Amber tried to make an appointment with an Asperger’s specialist. Taye’s name went onto a waiting list—a long waiting list. Not willing to waste more precious time while they waited, Amber found a therapist who agreed to work with Taye without a diagnosis, based on the fact that his symptoms looked like Asperger’s. Two full years passed before Taye got his turn to be evaluated by the specialist and receive a definitive diagnosis.
Today, Taye is 12. He is very bright, healthy and remarkably well adjusted for a boy who is the only student with Asperger’s in his public middle school.
Amber shared three ways she helps her son thrive despite his disability.
First—by providing a place for her son to interact with, and develop relationships with, people who don’t know that he has Asperger’s.
Because Taye’s behavior at school sometimes falls outside the norm, it was necessary for his classmates to be educated about his condition. But being, as Taye puts it, “that kid with Asperger’s,” makes him unhappy. Having a place to go where people don’t know his diagnosis is vital; for Taye, that place is their church and he loves being there. Amber explains, “At church he gets to be around people who just accept him for who he is—a lot of people don’t even know that he has Asperger’s; he’s Taye and he’s a pretty cool kid.”
Second—by giving her son a measure of control over his schedule.
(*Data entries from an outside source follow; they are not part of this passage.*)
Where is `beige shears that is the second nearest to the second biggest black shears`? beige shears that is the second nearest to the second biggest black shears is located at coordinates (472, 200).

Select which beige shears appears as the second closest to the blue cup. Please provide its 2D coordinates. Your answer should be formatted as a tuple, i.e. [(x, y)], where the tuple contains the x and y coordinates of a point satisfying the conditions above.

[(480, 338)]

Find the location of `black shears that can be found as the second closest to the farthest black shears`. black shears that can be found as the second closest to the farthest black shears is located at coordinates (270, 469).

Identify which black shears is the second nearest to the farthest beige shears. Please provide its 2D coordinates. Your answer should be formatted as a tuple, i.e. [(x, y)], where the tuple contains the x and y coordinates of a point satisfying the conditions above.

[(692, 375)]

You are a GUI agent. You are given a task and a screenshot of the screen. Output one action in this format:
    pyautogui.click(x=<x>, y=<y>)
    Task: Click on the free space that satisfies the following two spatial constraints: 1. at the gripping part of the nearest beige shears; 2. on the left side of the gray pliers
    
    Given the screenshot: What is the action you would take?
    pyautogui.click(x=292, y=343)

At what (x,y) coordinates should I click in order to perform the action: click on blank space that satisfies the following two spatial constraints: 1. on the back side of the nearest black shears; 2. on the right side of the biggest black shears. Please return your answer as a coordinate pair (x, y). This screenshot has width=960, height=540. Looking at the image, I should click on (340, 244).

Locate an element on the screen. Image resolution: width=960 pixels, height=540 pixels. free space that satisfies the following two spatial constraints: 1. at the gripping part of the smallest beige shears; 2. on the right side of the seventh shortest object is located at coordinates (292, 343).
For example: Amber insists that Taye be active during the summer, so she enrolls him in day camp, but he gets to choose which days he attends. One or two days a week he can relax at home, enjoying his hobbies of building with Legos and making short films with clay figures.
Third—by being sensitive to how Taye is handling challenges at school, and making wise choices about what he needs on any given day.
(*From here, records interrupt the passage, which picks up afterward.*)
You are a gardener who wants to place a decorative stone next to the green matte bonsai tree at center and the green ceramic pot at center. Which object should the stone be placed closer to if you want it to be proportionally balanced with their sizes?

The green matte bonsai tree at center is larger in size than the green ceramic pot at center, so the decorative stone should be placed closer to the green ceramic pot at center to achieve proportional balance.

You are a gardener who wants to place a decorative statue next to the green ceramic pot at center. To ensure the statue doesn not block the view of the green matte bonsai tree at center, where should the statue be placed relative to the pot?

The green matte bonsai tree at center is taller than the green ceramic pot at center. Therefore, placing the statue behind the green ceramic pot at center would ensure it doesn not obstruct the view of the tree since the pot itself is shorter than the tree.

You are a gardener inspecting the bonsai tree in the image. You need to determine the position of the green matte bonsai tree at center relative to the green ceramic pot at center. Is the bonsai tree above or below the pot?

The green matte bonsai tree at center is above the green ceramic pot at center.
“My philosophy on parenting,” Amber states, “is—of course I want my kids to go to school and learn things and be productive, but I also don’t want to apply unnecessary pressure.” Occasionally, Taye says, “Mom, I just can’t do it today.” If Amber senses that he needs a day away from the stresses of the classroom, she’ll opt to make it a “school at work” day. On those days, Taye accompanies her to work, where he reads, does school assignments and helps her around the office.
Amber continues, “I don’t make him avoid everything that’s uncomfortable for him, but there are times when I can see he needs a break and I’m more than willing to grant that for him. As long as he’s still doing well in school I think it’s okay. I’m not the mom who’s going to push for perfect attendance.”
Amber is careful to reiterate that she doesn’t allow her son to avoid every unpleasant interaction. She says she knows those are important too.
“There are times when he’ll come to me and say, ‘I really don’t like what happened to me at school yesterday; someone made fun of me.’ I’ll [tell] him, ‘this is just a challenge for you. I want you to go in tomorrow and deal with it. I want you to tell them [what they said about you] is not true and I want you to go on with your day.’”
Amber admits that parenting a child with Asperger’s is extremely tough; she shared a bit of encouragement and advice for others walking the same path:
“Keep an open mind; keep an open heart; and be really flexible. Things change; [my son] can be really sad at one point, you know, going through a tough time, and then come to me ten minutes later wanting to tell me a hilarious joke.
“We’re dealing with a lot because we’re watching our kids suffer; it weighs on you. Sometimes you want to walk around and be sad about it, but they have to find strength somewhere, and they have to find it in us if they can.
“I made the decision a long time ago—probably even before [having] kids—that I was just going to be happy. I realized that we have a choice. Things are going to be what they’re going to be. You can either wallow in [your problems] or you can enjoy your life and get through the best way you can. I just decided to enjoy my life and teach my kids how to enjoy theirs—and hope all goes well.”